Gauss' Law in 2D?

Question

At first I thought it was $$∮E.dl=Q/ϵ.$$ So i've read through some sources here and on the internet and most of them said that

$$∮E.dl=2πq.$$

But I'm confused. Can anyone explain where does the $2πq$ come from? Also someone answer this question with a result: $$∮E.dl=λ/ϵ.$$ So does this means that $λ/ϵ=2πq $? Can anyone show me a proof for this ?

Edit: I'm trying to solve this problem https://www.chegg.com/homework-help/questions-and-answers/5-problem-apply-gauss-law-2-dimension-calculate-electric-field-charge-distribution-2d-syst-q45861111 hence the question about Gauss' Law in 2-D

Answer 1

In 2D one can define an entity analogous to flux by the integral of $E\cdot dl$ where the $dl$ is a segment of curve in the vicinity of a charge and is represented by a vector perpendicular to the curve and directed away from the charge. (No area is involved.) In 2D the $E$ field is spreading in two directions rather than three.

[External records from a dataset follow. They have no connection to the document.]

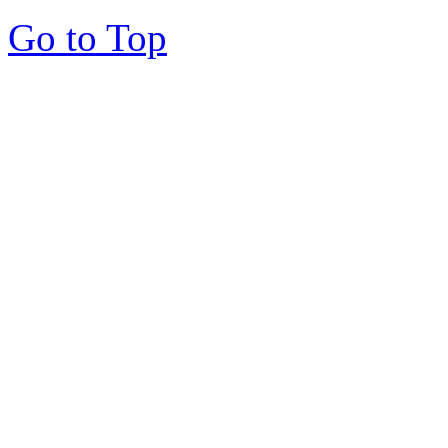
Go to Top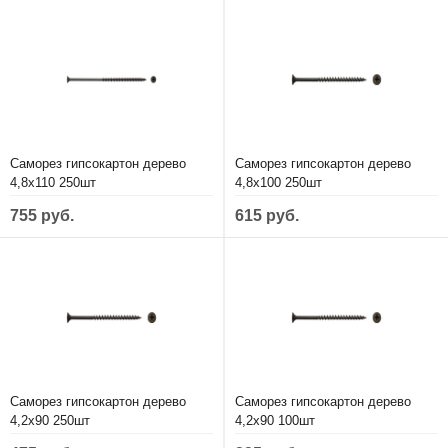
Саморез гипсокартон дерево
Саморез гипсокартон дерево
4,8х110 250шт
4,8х100 250шт
755 руб.
615 руб.
Саморез гипсокартон дерево
Саморез гипсокартон дерево
4,2х90 250шт
4,2х90 100шт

For a point charge, it would be $E = s\frac{q}{r}$, where the $s$ is a constant determined experimentally by someone living in 2D. If you take a circular Gaussian loop around a point charge the “flux” becomes: $$\frac{sq}{r}2\pi r = (2\pi s)q$$ (One might choose units for $q$ that make $s = 1$, analogous to so-called "Gaussian" units in 3D.) By working with a small angle measured at $q$, one can show that this result is valid for any size or shape of the Gaussian loop.

If you go to 3D, a cylindrical Gaussian surface around a line of length $L$ of charge of density $\lambda$ (coulombs/m) gives $$k\lambda L = 2\pi r L E$$ Cancel the $L$ and this resembles the 2D situation. Notice that in your problem they give the charge density as a function of $r'$.